E se não nascessem mais crianças?

As mulheres em idade fértil são colocadas de parte nas entrevistas, as mães são convidadas a escolher entre ter uma carreira e acompanhar os filhos, os pais são questionados quando tentam exercer os seus direitos, o patrão torce o nariz quando mais uma colaboradora anuncia uma gravidez… Então e se, de repente, deixasse de nascer crianças?

A indústria infantil, em Portugal, enriquece muitos patrões e dá trabalho a muitos funcionários. Só o mercado têxtil infantil movimentava, em 2016, 135,6 mil milhões de euros. Se juntarmos a esta equação os produtos de higiene, a alimentação, o entretenimento e todos as outras áreas nas quais existe o nicho infantil, qual seria o prejuízo para as empresas?

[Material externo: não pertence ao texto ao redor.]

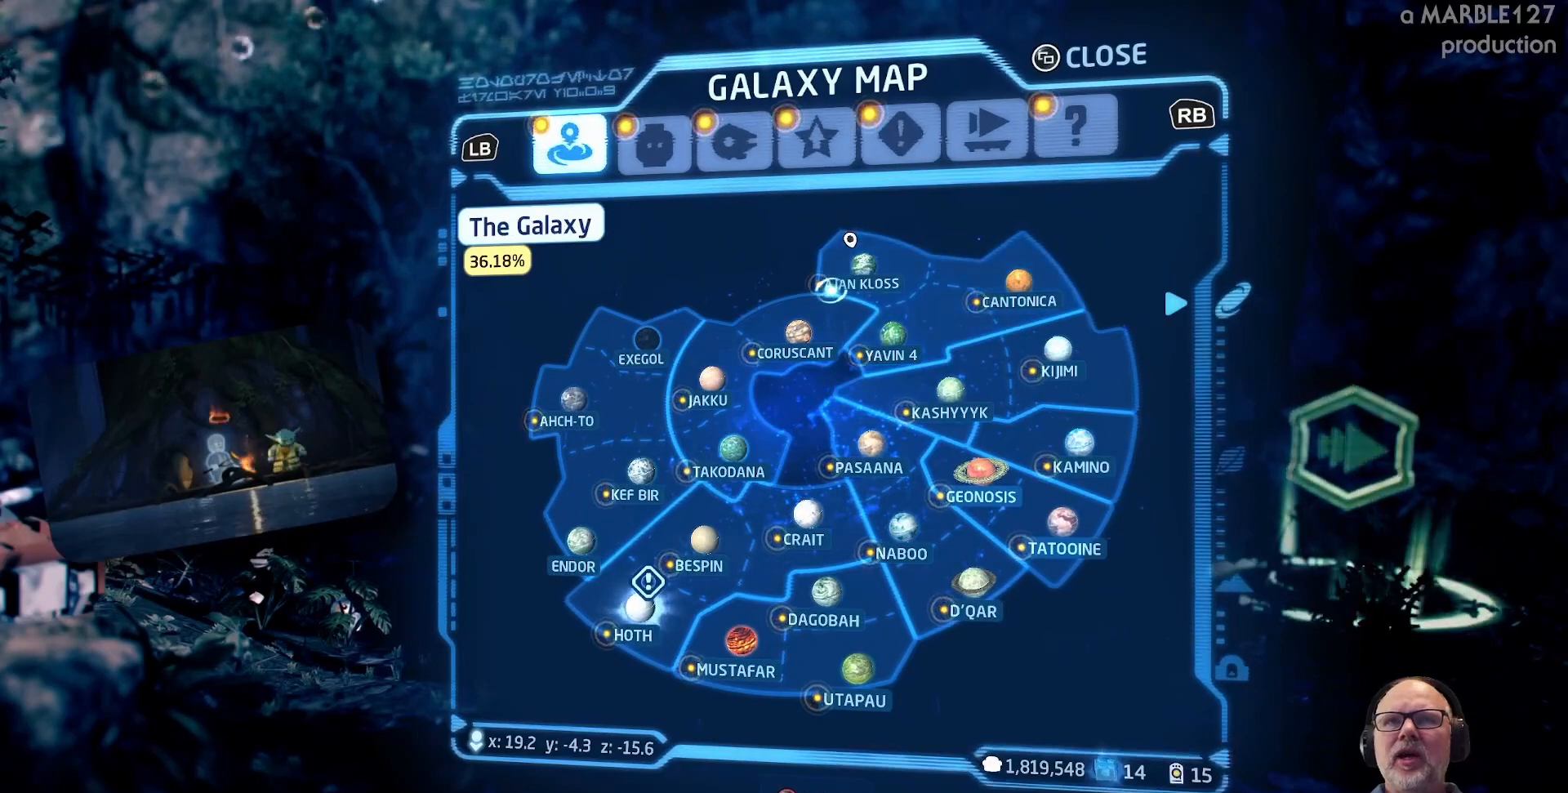
{"buttons": [], "left_stick": "right", "right_stick": "center", "events": [[167, "left_stick", "center"], [433, "left_stick", "right"]]}
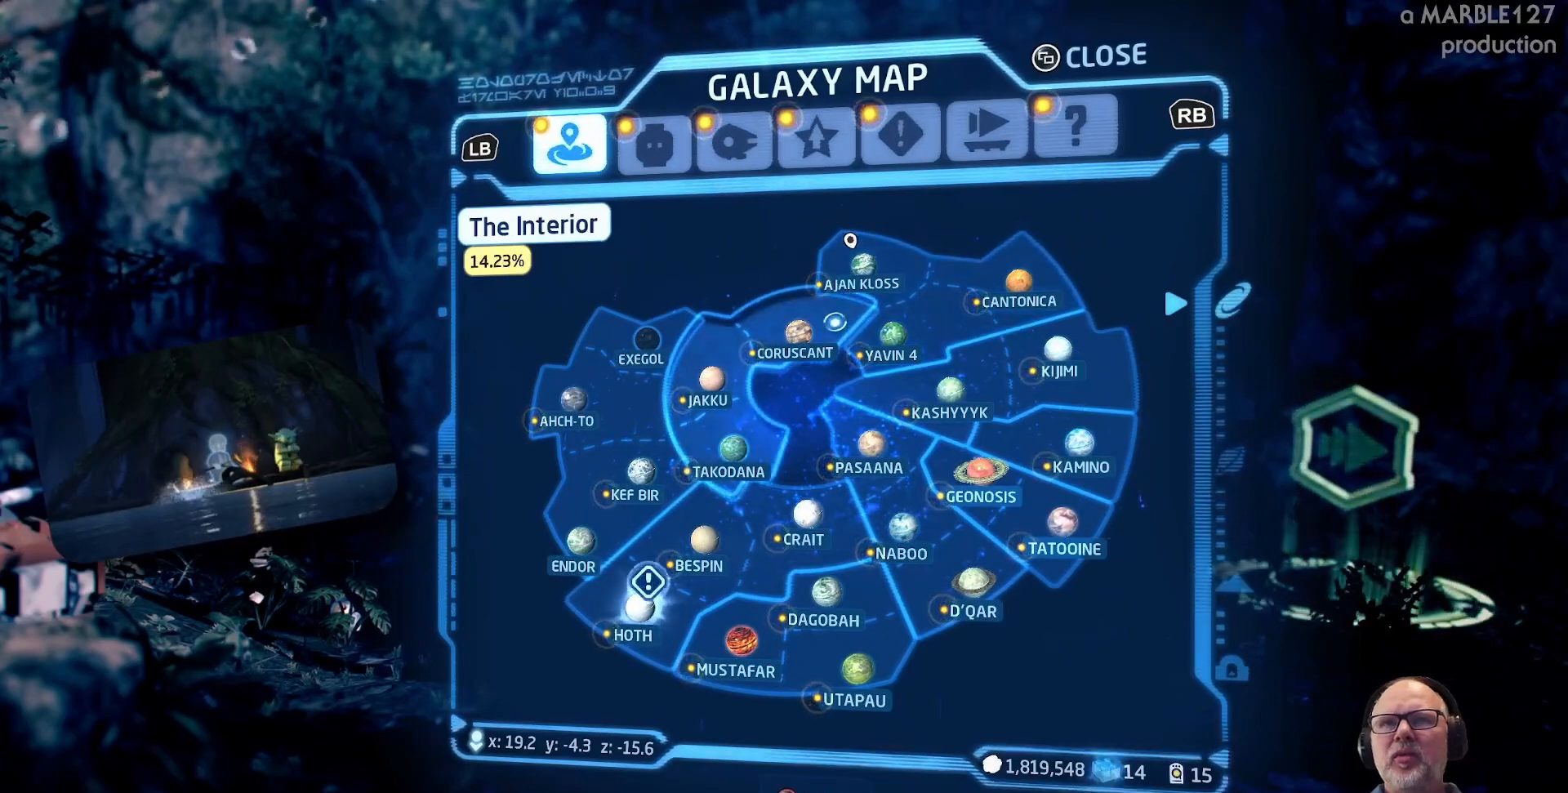
{"buttons": [], "left_stick": "center", "right_stick": "center", "events": [[167, "left_stick", "center"]]}
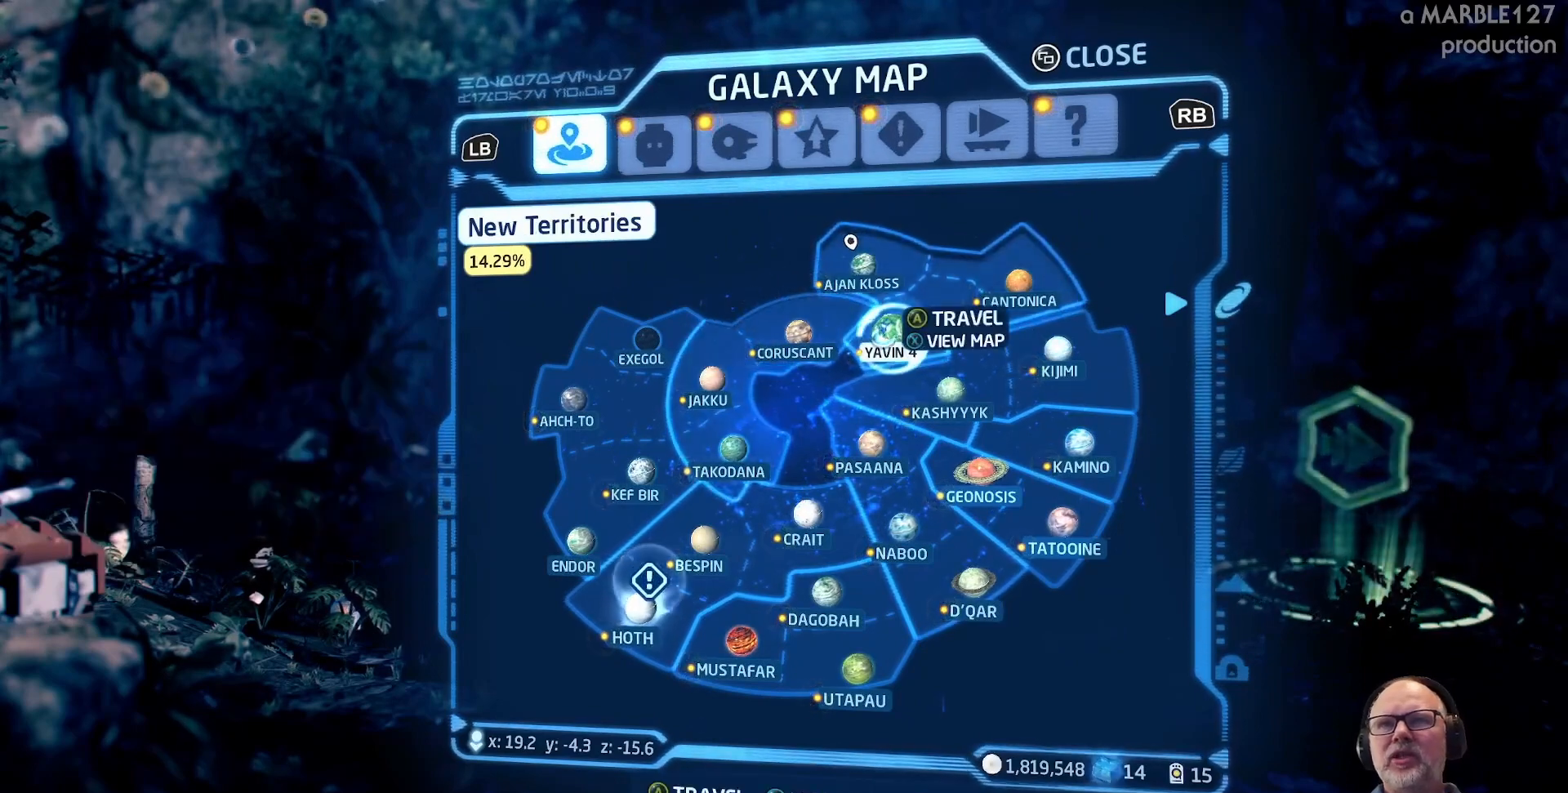
{"buttons": [], "left_stick": "center", "right_stick": "center", "events": [[33, "left_stick", "down-right"], [200, "left_stick", "center"]]}
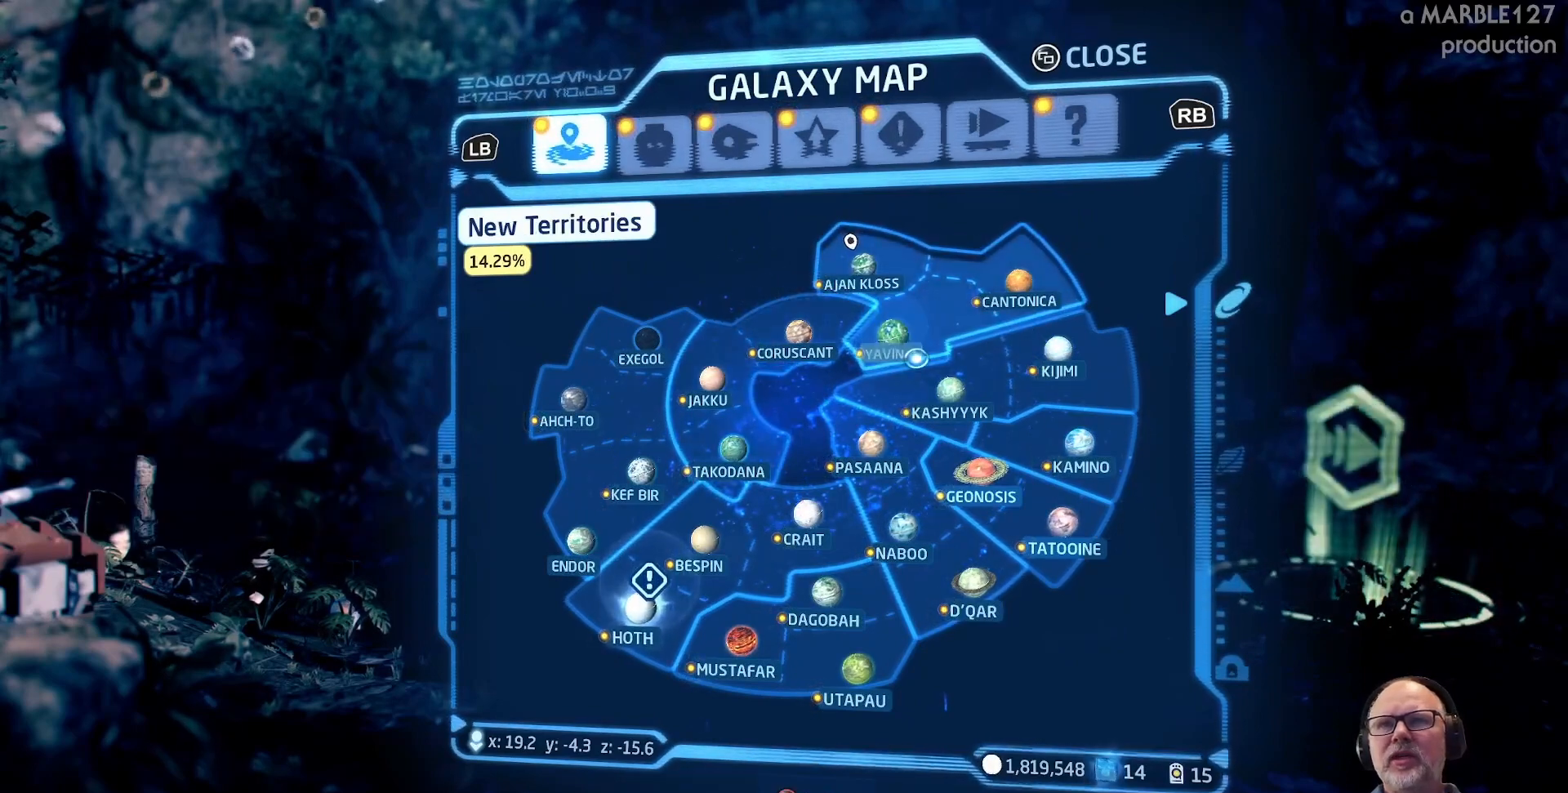
{"buttons": [], "left_stick": "center", "right_stick": "center", "events": [[167, "left_stick", "down-right"], [300, "left_stick", "center"]]}
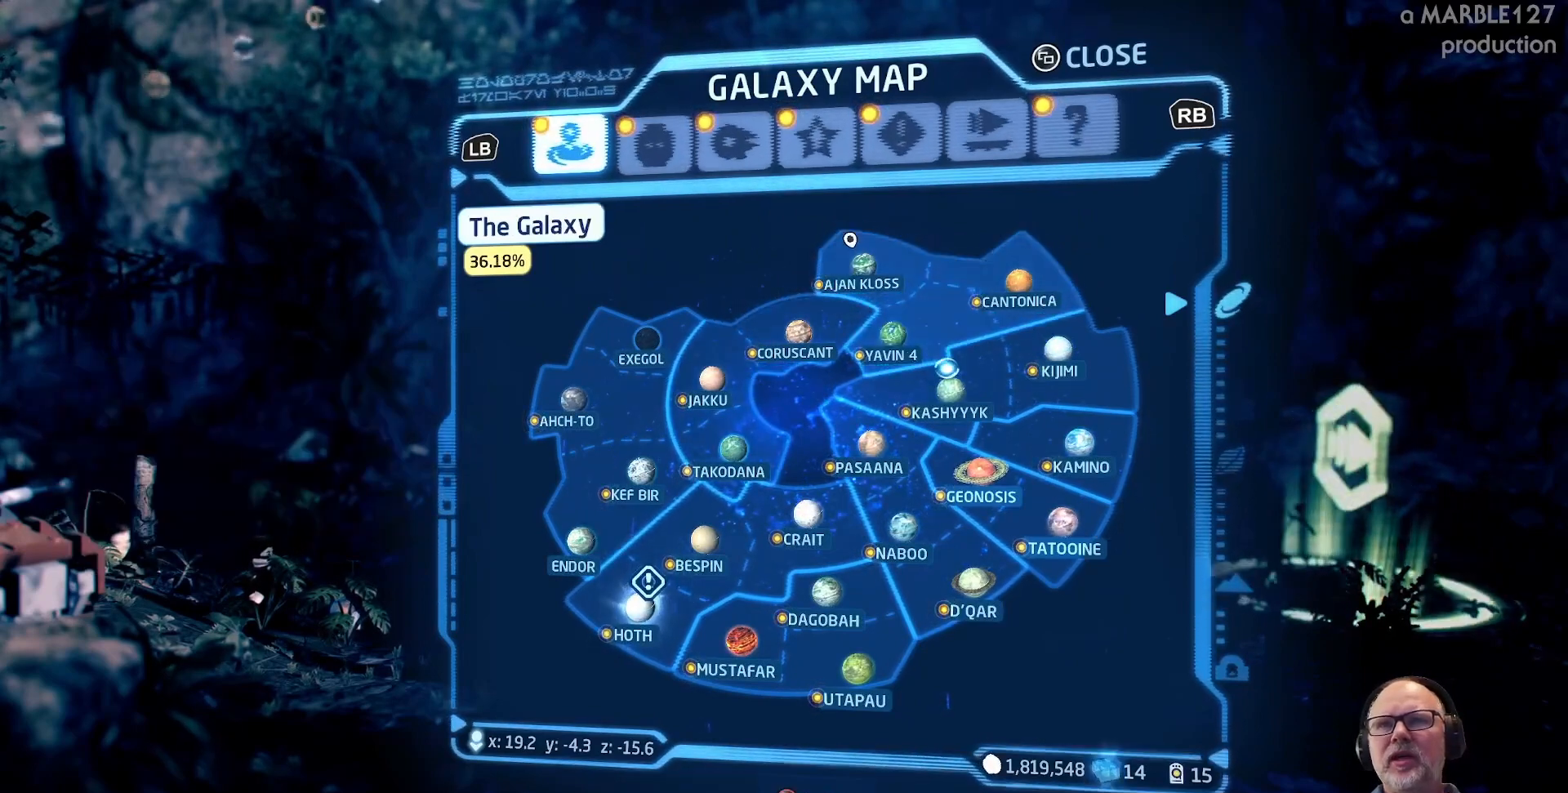
{"buttons": [], "left_stick": "center", "right_stick": "center", "events": [[200, "left_stick", "right"], [467, "left_stick", "center"]]}
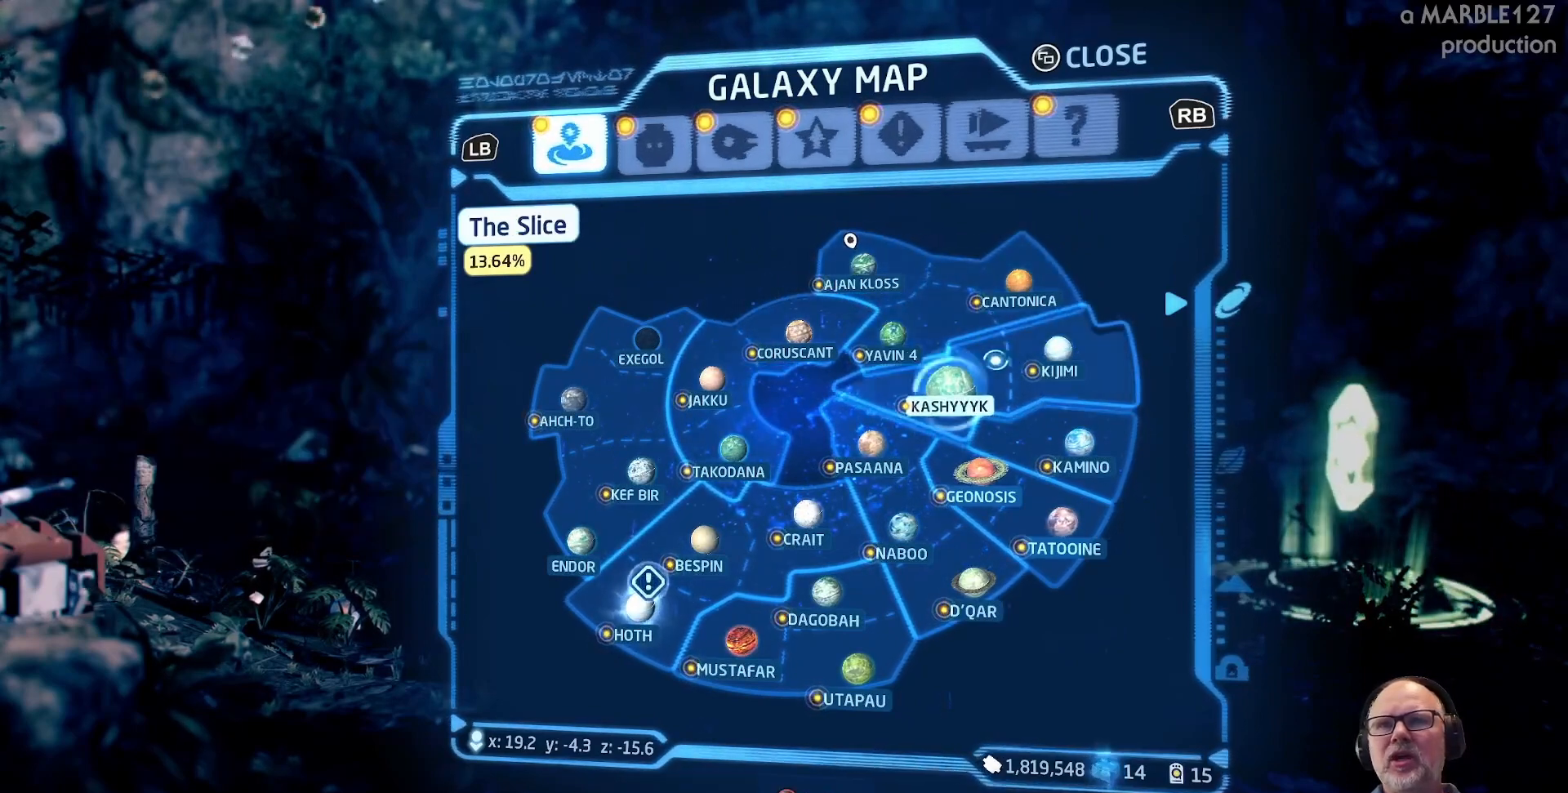
{"buttons": [], "left_stick": "center", "right_stick": "center", "events": [[233, "left_stick", "down"], [433, "left_stick", "center"]]}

Parece idiota colocar a questão assim, mas talvez esta seja a única forma de fazer ver as empresas que é cada vez mais urgente haver um equilíbrio entre vida familiar e profissional: mexendo nos milhões.

Ainda assim, as necessidades das famílias continuam a ser ignoradas. Os pais continuam a ser forçados a não tirar a sua (parca) licença por completo. Um terço das mães largam por completo as suas carreiras para ficar a cuidar dos filhos. Uma grande parte das mulheres que se transformam em empreendedoras fazem-no durante os primeiros meses de vida dos filhos.

O sistema é falível e a sociedade sabe disso. As crianças estão cada vez mais indisciplinadas – porque lhes falta cada vez mais a disponibilidade dos pais. Os casais têm cada vez menos filhos – porque as horas para dar mimo e educar já são suficientes. A taxa de natalidade está baixa – porque a mulher que engravida, ao comunicar à entidade patronal, ainda sente medo.

É preciso (e precioso) tornar as empresas amigas das famílias. Estruturar esquemas de funcionamento que permitam às mães e aos pais dar o melhor de si em todas as esferas da sua vida. Transferir o mérito “do trabalho à hora” (premiando erradamente o funcionário que fica no escritório até bem depois da hora) pelo mérito do trabalho bem feito. Criar sistemas que permitam a flexibilidade, disponibilidade e satisfação que realmente aumenta a produtividade.

E se amanhã não nascessem mais crianças? Iriam os patrões ficar contentes?